乾はポケットから取り出したメモ帳から一枚破り取ると今読んでいたページに挟んで、その本を借りるべく寄り掛かった棚から身を離した。

「物色終わったんスか?先輩」

出ようとしていた通路の反対側からやって来た人物に乾は珍しいことに頭が真白になった。
しかし、それも一瞬のことで、乾はすぐに返答した。

「珍しいな。お前が図書室に居るなんて。どうしたんだ?」
「‥明日、小テストがあるんスよ」

見れば脇に教科書とノートを抱えている。
乾は少し疲れたような表情の後輩を見て、思わず彼の夕焼けの光を孕んだ髪に手を伸ばした。
仄かに温かい髪が、さらりと零れる。
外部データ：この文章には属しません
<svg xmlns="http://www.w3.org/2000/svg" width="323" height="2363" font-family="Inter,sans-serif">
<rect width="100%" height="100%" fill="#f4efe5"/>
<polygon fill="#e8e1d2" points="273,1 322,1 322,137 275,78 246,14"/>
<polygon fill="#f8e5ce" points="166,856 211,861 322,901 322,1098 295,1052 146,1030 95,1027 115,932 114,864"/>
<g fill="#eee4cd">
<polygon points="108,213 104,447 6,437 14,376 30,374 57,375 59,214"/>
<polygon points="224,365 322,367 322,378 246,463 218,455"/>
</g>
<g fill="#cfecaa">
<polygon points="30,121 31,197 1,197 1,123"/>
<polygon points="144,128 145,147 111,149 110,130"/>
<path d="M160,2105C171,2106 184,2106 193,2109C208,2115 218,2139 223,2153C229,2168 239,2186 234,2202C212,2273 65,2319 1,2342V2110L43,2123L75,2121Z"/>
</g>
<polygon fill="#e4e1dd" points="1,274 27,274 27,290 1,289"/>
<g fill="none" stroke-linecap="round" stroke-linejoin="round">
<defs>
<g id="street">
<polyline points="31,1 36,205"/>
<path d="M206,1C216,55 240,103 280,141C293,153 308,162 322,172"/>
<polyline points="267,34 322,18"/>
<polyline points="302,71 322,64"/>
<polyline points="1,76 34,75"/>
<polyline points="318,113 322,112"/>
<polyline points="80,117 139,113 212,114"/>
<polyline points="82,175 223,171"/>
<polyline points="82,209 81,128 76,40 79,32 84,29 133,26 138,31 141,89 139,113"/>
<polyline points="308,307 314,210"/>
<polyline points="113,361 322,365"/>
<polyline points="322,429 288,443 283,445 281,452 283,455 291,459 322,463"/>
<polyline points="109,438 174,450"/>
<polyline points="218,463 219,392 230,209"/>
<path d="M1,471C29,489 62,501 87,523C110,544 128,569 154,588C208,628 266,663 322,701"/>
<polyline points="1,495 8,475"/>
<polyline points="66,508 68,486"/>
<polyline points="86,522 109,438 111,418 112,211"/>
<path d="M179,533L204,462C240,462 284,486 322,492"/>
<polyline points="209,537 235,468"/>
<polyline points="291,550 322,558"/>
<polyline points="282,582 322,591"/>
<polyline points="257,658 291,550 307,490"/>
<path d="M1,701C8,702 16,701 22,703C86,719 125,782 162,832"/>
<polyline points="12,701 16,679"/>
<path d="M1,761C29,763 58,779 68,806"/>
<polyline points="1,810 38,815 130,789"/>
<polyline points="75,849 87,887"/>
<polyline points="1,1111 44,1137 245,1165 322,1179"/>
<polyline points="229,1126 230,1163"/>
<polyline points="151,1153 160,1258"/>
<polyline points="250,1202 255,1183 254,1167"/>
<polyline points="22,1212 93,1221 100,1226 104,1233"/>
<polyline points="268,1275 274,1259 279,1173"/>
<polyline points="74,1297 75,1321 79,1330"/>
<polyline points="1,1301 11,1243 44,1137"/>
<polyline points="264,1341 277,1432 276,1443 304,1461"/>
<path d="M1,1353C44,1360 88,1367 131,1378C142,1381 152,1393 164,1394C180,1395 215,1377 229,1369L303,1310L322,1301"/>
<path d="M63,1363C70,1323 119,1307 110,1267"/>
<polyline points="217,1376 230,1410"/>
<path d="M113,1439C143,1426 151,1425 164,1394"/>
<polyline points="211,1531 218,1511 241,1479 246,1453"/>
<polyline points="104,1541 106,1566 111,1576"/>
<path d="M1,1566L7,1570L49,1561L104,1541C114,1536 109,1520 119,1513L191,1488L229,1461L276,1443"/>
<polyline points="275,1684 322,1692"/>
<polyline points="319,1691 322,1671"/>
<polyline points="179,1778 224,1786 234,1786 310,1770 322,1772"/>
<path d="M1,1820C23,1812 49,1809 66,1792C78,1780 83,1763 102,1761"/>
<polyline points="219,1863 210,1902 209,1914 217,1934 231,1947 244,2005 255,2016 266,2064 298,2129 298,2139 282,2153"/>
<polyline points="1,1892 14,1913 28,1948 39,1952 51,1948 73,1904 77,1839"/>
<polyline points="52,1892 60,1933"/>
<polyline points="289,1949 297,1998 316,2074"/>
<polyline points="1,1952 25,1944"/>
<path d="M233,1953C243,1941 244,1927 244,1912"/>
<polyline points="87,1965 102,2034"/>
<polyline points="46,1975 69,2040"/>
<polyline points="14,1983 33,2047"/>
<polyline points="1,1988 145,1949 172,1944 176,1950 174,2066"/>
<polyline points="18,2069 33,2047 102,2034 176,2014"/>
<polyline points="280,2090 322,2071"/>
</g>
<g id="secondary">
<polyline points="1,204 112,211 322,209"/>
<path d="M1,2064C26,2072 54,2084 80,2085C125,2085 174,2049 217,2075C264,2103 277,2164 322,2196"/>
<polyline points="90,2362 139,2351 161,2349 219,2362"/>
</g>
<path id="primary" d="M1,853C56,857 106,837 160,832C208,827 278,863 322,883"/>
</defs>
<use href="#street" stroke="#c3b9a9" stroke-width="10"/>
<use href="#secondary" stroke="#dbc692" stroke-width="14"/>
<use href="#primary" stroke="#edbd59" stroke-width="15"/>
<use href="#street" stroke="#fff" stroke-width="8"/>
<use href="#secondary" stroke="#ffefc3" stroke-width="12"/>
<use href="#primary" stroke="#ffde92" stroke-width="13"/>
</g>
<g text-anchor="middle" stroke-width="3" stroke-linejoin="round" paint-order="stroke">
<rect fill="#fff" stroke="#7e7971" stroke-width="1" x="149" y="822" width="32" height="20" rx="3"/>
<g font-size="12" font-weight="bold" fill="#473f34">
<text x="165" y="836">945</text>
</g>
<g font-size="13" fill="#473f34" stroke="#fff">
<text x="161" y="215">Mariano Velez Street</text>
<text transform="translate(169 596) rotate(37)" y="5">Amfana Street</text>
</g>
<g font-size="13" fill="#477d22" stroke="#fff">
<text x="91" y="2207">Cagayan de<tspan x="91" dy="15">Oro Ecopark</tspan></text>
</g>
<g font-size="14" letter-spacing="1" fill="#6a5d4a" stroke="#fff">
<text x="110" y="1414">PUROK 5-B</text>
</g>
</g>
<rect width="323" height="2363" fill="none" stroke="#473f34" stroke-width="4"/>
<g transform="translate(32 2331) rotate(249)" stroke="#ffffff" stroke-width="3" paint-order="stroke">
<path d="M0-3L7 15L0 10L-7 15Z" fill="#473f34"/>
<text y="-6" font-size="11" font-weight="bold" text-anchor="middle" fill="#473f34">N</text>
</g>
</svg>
乾は何度も何度も海堂の頭を撫でた。

「もしかして随分ここに居た?」
「え、あ‥はい」
「黒は熱を吸収する色だからね。髪が温まってるよ。陽が当たる場所に座ってただろ」
「‥西の、窓際に居ました」

体温より少し熱い髪に乾は苦しくなる。
どのくらい同じ空間にいたのだろう。何故気づかなかったのだろうと、責めた。

海堂は乾の推理力に瞠目し、そして乾の様子に気づいた。
まただ。海堂は視線を斜め下に落として心の中で呟いた。

乾はたまに、こうやって海堂の頭を撫でたり肩や背中を叩いたりしてくることがある。
海堂が頑張っている時や落ち込んでいる時など状況は様々だが、その度に海堂の胸は音を立てて軋んだ。
他意は無いのだとどれだけ自分に言い聞かせても、乾の自分を見つめる瞳がつよすぎて推測を捨てきれない。だから海堂はせめてもの抵抗に俯くのだ。乾を見ていたら認めてしまいかねないから。

「‥海堂は、俺がここに居るって知ってたんだよな?声かけてくれればよかったのに。理数系苦手でしょ?教えてあげたよ」

海堂が困っていることが見て取れたので、乾は海堂を開放した。いつものパターンだ。

「そうっスけど‥。これ以上アンタを頼るわけにはいかないっスから」
「海堂‥‥‥」

乾だって分かっていた。
テニス部の、面倒見が良い先輩と少し無愛想な後輩。
それ以外の関係性を築いてしまったら、すべての均衡が崩れてしまうことは目に見えている。

認めては、いけないのだ。絶対に。

「あのさ、海堂」

「良かったら一緒に帰ろう」

そのくらいは許してくれるだろう?という意味合いを込めて、擦れ違い様に肩をぽんぽんと叩いた。

海堂は本を借りにカウンターへと向かう乾をゆっくりと目で追って、嘆息した。
海堂は窓越しに茜から濃紺に変化する空を見た。
太陽が闇に飲み込まれる様子をどこか愛おしく眺めた後、その場を離れた。